[Opening INFORMATION section]

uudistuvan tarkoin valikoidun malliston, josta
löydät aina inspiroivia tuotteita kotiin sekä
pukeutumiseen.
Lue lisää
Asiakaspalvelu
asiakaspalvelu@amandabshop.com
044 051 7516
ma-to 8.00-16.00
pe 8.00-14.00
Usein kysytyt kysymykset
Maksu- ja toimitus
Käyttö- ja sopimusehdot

[Closing INFORMATION section]

- WHAT THE TASK REQUIRES
Rewrite the entries above with "Lue lisää" renamed to "Katso lisää", leaving every other line unchanged.

- TASK RESULT
uudistuvan tarkoin valikoidun malliston, josta
löydät aina inspiroivia tuotteita kotiin sekä
pukeutumiseen.
Katso lisää
Asiakaspalvelu
asiakaspalvelu@amandabshop.com
044 051 7516
ma-to 8.00-16.00
pe 8.00-14.00
Usein kysytyt kysymykset
Maksu- ja toimitus
Käyttö- ja sopimusehdot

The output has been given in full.